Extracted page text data
━━━━

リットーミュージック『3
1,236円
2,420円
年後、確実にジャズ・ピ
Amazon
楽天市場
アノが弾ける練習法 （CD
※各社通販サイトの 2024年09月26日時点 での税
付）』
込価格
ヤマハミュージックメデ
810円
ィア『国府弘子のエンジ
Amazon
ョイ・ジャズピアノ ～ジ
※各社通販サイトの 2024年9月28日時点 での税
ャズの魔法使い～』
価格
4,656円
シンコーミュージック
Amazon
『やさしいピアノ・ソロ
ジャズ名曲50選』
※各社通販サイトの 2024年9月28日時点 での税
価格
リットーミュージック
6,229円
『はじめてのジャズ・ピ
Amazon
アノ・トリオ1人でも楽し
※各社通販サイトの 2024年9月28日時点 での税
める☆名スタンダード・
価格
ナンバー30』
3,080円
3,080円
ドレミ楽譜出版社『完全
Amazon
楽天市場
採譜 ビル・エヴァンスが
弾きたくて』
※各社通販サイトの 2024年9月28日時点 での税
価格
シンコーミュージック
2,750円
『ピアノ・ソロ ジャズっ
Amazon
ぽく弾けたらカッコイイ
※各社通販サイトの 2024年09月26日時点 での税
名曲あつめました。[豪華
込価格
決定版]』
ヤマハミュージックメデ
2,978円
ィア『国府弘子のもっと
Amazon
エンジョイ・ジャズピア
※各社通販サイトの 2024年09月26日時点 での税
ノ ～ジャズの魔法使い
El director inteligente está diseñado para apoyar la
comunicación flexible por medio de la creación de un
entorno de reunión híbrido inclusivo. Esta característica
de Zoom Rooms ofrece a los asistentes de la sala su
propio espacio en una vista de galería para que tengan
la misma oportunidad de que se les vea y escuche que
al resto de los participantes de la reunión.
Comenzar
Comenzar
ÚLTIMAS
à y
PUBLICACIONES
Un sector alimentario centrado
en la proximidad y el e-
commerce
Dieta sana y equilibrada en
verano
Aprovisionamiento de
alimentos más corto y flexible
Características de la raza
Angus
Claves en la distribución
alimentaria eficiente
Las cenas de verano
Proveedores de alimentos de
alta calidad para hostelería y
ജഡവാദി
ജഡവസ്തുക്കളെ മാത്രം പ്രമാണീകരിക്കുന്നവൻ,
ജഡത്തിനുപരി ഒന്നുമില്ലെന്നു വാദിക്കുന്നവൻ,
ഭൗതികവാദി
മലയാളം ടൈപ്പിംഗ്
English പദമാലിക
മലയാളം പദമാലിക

━━━━

**WORK INSTRUCTION**. Each entry, exactly as written, should be set down once more.

**REPLY TO THE EXERCISE**.
リットーミュージック『3
1,236円
2,420円
年後、確実にジャズ・ピ
Amazon
楽天市場
アノが弾ける練習法 （CD
※各社通販サイトの 2024年09月26日時点 での税
付）』
込価格
ヤマハミュージックメデ
810円
ィア『国府弘子のエンジ
Amazon
ョイ・ジャズピアノ ～ジ
※各社通販サイトの 2024年9月28日時点 での税
ャズの魔法使い～』
価格
4,656円
シンコーミュージック
Amazon
『やさしいピアノ・ソロ
ジャズ名曲50選』
※各社通販サイトの 2024年9月28日時点 での税
価格
リットーミュージック
6,229円
『はじめてのジャズ・ピ
Amazon
アノ・トリオ1人でも楽し
※各社通販サイトの 2024年9月28日時点 での税
める☆名スタンダード・
価格
ナンバー30』
3,080円
3,080円
ドレミ楽譜出版社『完全
Amazon
楽天市場
採譜 ビル・エヴァンスが
弾きたくて』
※各社通販サイトの 2024年9月28日時点 での税
価格
シンコーミュージック
2,750円
『ピアノ・ソロ ジャズっ
Amazon
ぽく弾けたらカッコイイ
※各社通販サイトの 2024年09月26日時点 での税
名曲あつめました。[豪華
込価格
決定版]』
ヤマハミュージックメデ
2,978円
ィア『国府弘子のもっと
Amazon
エンジョイ・ジャズピア
※各社通販サイトの 2024年09月26日時点 での税
ノ ～ジャズの魔法使い
El director inteligente está diseñado para apoyar la
comunicación flexible por medio de la creación de un
entorno de reunión híbrido inclusivo. Esta característica
de Zoom Rooms ofrece a los asistentes de la sala su
propio espacio en una vista de galería para que tengan
la misma oportunidad de que se les vea y escuche que
al resto de los participantes de la reunión.
Comenzar
Comenzar
ÚLTIMAS
à y
PUBLICACIONES
Un sector alimentario centrado
en la proximidad y el e-
commerce
Dieta sana y equilibrada en
verano
Aprovisionamiento de
alimentos más corto y flexible
Características de la raza
Angus
Claves en la distribución
alimentaria eficiente
Las cenas de verano
Proveedores de alimentos de
alta calidad para hostelería y
ജഡവാദി
ജഡവസ്തുക്കളെ മാത്രം പ്രമാണീകരിക്കുന്നവൻ,
ജഡത്തിനുപരി ഒന്നുമില്ലെന്നു വാദിക്കുന്നവൻ,
ഭൗതികവാദി
മലയാളം ടൈപ്പിംഗ്
English പദമാലിക
മലയാളം പദമാലിക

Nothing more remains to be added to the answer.